At times lovers are separated by age. Other occasions separated by race. On still other occasions, it is religion. Although in The Promise, Konrad and Sophie are of the same age, same nationality and same religion. The lovers are separated by an ugly put up of stone and barbered wire that turns out to be a mark of the cold war. In the 1960s in Berlin, nothing was more terrible than the realism of lovers, families and friends separated by what became identified basically as “the Wall.

Konrad becoming a well esteemed astronomer changed everything in his love life with Sophie. Although they make lots of promises for their future, the couple gets separated, with Sophie in the West and Konrad in the East. Sophie was pregnant at that time.

The film is politically biased.
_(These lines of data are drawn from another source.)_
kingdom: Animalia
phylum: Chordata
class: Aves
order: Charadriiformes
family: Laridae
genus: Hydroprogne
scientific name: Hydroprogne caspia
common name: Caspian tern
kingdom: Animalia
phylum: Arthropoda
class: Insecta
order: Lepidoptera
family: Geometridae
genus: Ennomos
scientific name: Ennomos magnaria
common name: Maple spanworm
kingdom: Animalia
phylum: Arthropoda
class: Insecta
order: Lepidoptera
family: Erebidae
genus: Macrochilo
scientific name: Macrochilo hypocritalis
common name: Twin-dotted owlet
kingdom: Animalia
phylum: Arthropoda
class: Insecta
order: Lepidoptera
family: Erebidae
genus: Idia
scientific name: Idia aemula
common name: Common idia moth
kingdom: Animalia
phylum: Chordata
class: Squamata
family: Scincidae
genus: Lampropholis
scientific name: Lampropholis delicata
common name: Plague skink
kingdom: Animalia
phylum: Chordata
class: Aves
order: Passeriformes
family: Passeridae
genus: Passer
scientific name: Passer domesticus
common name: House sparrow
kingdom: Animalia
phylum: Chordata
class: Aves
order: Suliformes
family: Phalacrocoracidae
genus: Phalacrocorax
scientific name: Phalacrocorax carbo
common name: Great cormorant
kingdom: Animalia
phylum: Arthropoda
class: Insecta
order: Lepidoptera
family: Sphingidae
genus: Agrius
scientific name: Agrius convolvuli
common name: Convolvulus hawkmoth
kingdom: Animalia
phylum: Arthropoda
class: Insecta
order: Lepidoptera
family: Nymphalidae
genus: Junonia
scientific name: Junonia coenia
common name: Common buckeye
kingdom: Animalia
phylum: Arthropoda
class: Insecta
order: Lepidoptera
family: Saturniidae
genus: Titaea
Family attachment weigh in, additionally to which, once Konrad’s father turns him in for planning to flee, Konrad is firmly watched as a security risk.  Konrad and Sophie keep connected for many years. They are separated by an official who cancels father-son visits. After the Wall came down in 1989, it was uncertain they may perhaps ever be a pair again although their vivid memories will constantly be reminiscent to them of how they were in their love life.

Margarethe von Trotta as the director assigned Konrad the role of a successful natural scientist as the film weaves personal events and history into a textile full of irony and emotion. Von Trotta does not deceive either side of her story, East or West. Politics and people mix, although nothing is white or black in investigating one of the several stories about the Wall.